- Задание -
Проверьте по фрагменту о Балканских войнах, верны ли утверждения (a), (b) и (c), и для каждого дайте ответ «да» или «нет» с дословной цитатой решающих слов фрагмента. (a) В Балканский союз входили Сербия, Черногория, Греция и Болгария. (b) Во второй войне Болгария одержала победу. (c) Константинополь пал в 1453 году.

Балканские войны

Поделись знанием:
Перейти к: навигация, поиск

Балканские войны
Дата

19121913

Место

Балканский полуостров

Причина

Стремление Балканского Союза лишить Турцию территории в Европе.

Итог

Фактическая независимость Албании от Османской Империи,Победа балканских государств,Турция лишена многих территории в Европе оставив за собой только Стамбул.

Противники
Болгария Болгария (до 1913)

Сербия Сербия
Черногория Черногория
Греция Греция
Османская Империя (с 1913)
Румыния Румыния (с 1913)

Османская Империя (до 1913)

Болгария Болгария (с 1913)

Командующие
неизвестно неизвестно
Силы сторон
неизвестно неизвестно
Потери
неизвестно неизвестно

Балка́нские во́йны — две войны, произошедшие в 19121913 годах незадолго до Первой мировой войны, в результате которых страны Балканского полуострова потеснили турок с европейской территории.

Первая война носила освободительный, антитурецкий характер. Балканский союз (Сербия, Черногория, Греция и Болгария) планировал полностью лишить Османскую империю владений в Европе, что ему и удалось сделать (за Турцией сохранился лишь Стамбул и небольшие территории возле него).

Однако, вскоре, противоречия между победителями привели к началу войны между Болгарией с одной стороны и Сербией, Грецией, Румынией, Черногорией и Турцией с другой. Болгария была побеждена и лишилась большей части своих приобретений в первой войне, Османская империя вернула Адрианополь с окрестностями.





Предпосылки Первой Балканской войны

Предыстория

Ещё во времена Великого переселения народов на Балканском полуострове стали появляться народы, ранее не проживавшие там. К моменту раздела Римской империи в конце IV века регион входил в состав Восточной Римской империи и новые народы вели постоянную борьбу с константинопольскими императорами. Впервые появившись в 354 году в Европе тюркские народы (гунны, булгары, авары) уже к 395 году вынудили Римскую империю ослабнуть и расколоться на два государства — Западно-Римскую империю и Византию. Многолетняя гегемония Римской империи над Балканами была свергнута.

Ситуация изменилась в начале XV века, когда турки-османы из Малой Азии начали проникать на Балканы. Ликвидация Византийской империи и падение Константинополя в 1453 году позволили Османской империи, мощь которой постоянно росла, полностью занять Балканский полуостров. Народы, проживавшие там, оказались в составе мусульманской турецкой империи. Ситуацию усугубляло то, что все они различались по происхождению, вероисповеданию и национальной принадлежности[1][2].

- Предоставленные записи -
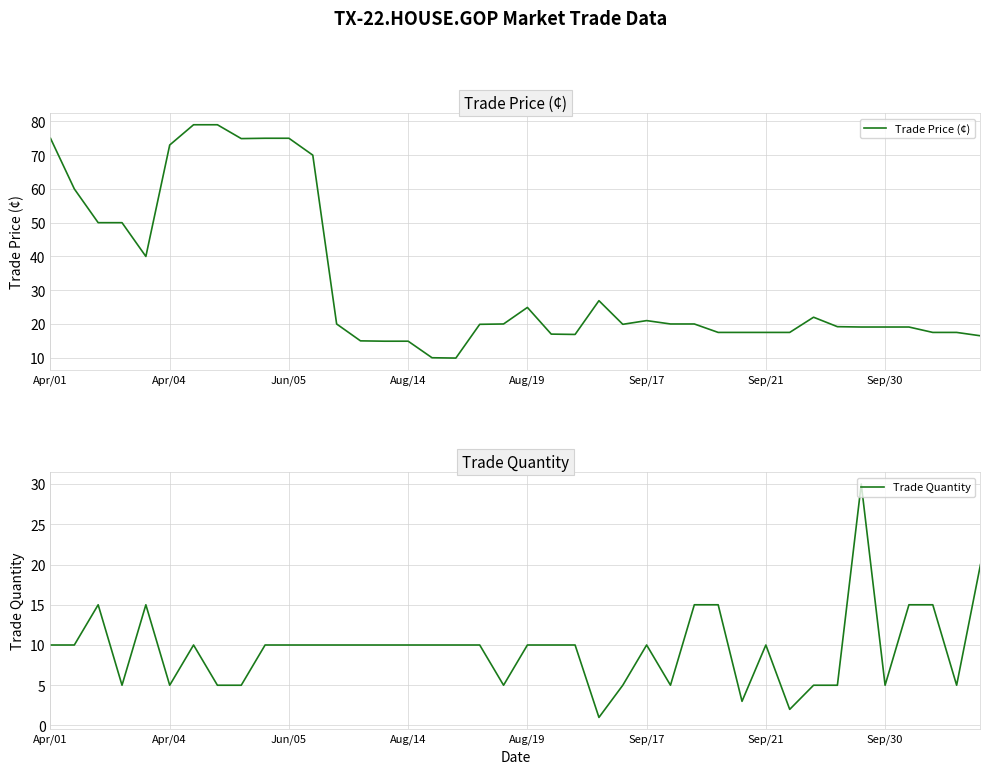

How many times do Trade Quantity and Trade Price (¢) cross each other?

4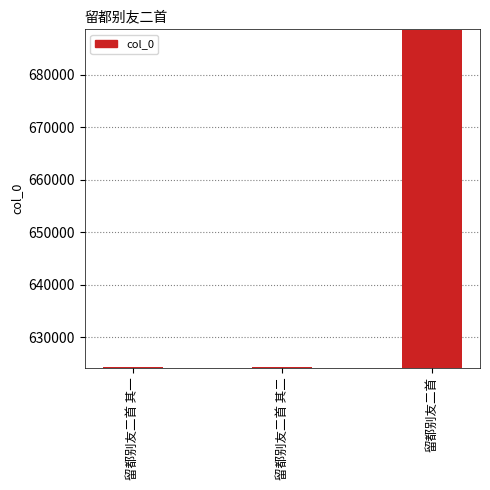

What position from the right is 留都别友二首 其一?

3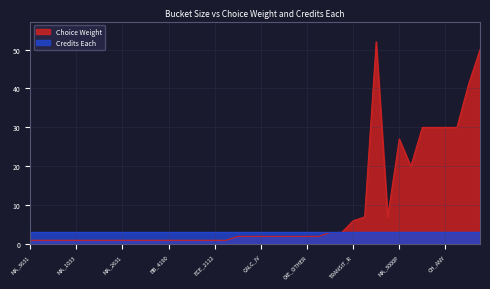

List the series in order of their peak value, highest first.

Choice Weight, Credits Each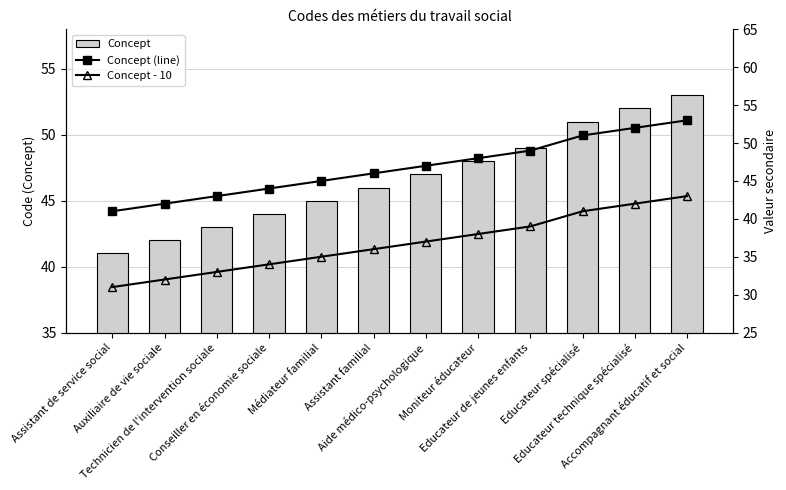

At which label does Concept reach its minimum?

Assistant de service social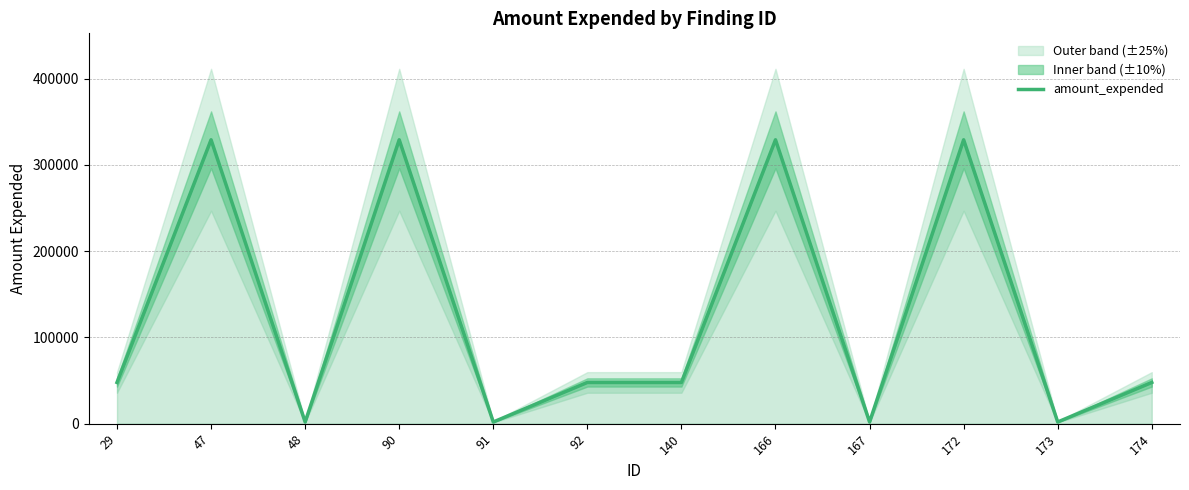

Rank the categories by value from highest to lowest.

47, 90, 166, 172, 29, 92, 140, 174, 48, 91, 167, 173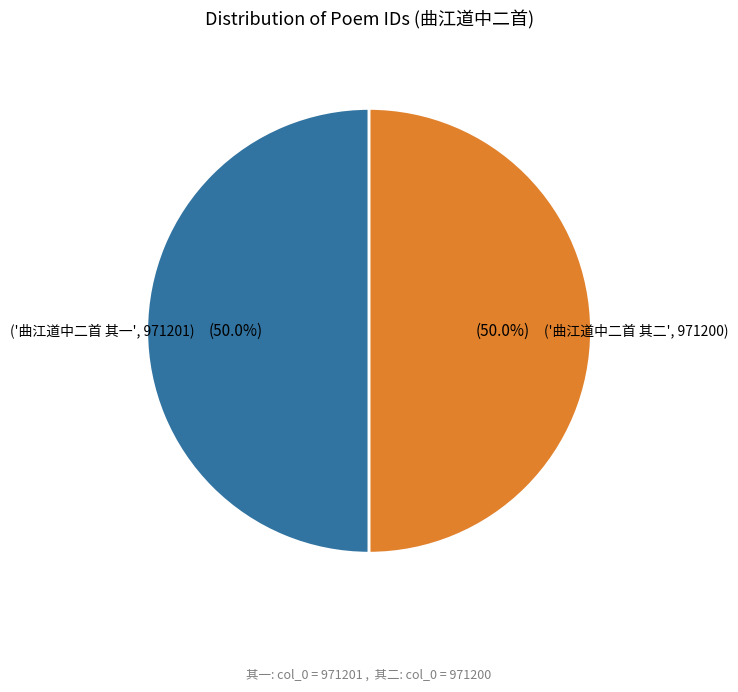

How many slices are in this pie chart?

2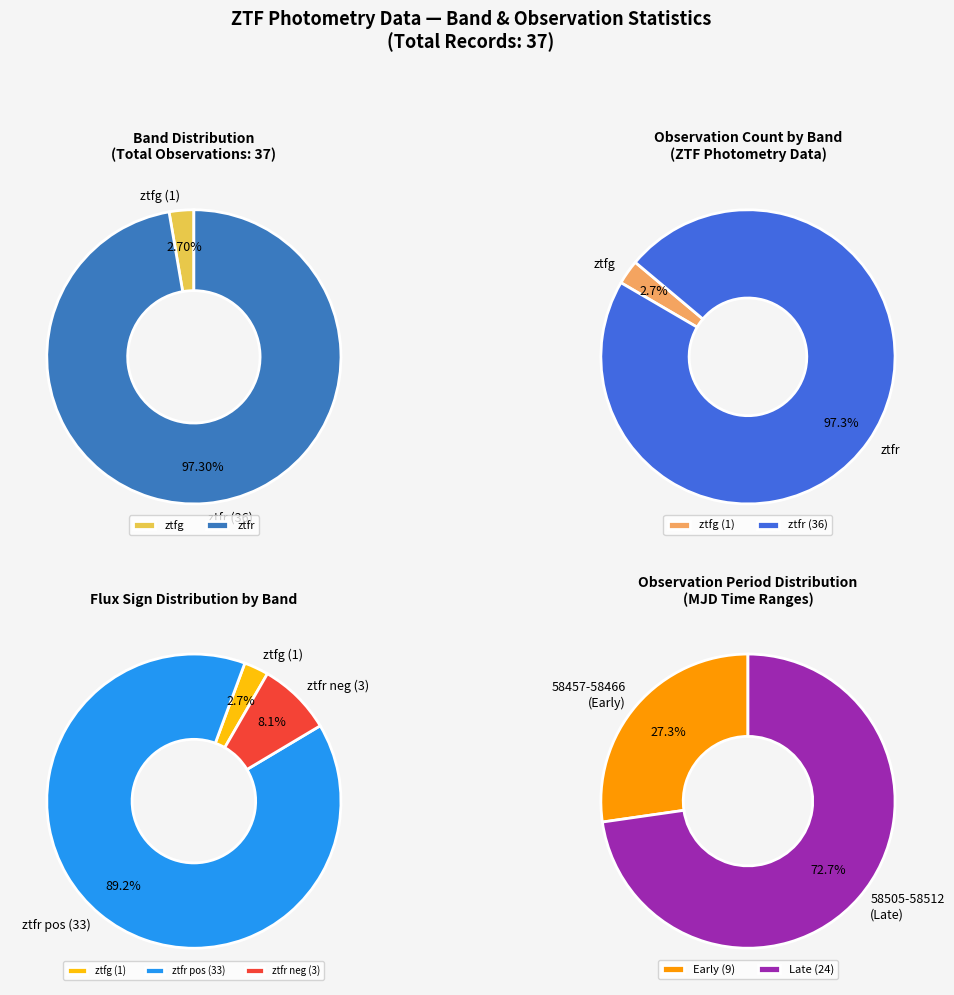

Rank the categories by value from lowest to highest.

ztfg, ztfr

- Ответ -
(a) Да: «Балканский союз (Сербия, Черногория, Греция и Болгария)».
(b) Нет: «Болгария была побеждена и лишилась большей части своих приобретений в первой войне».
(c) Да: «падение Константинополя в 1453 году».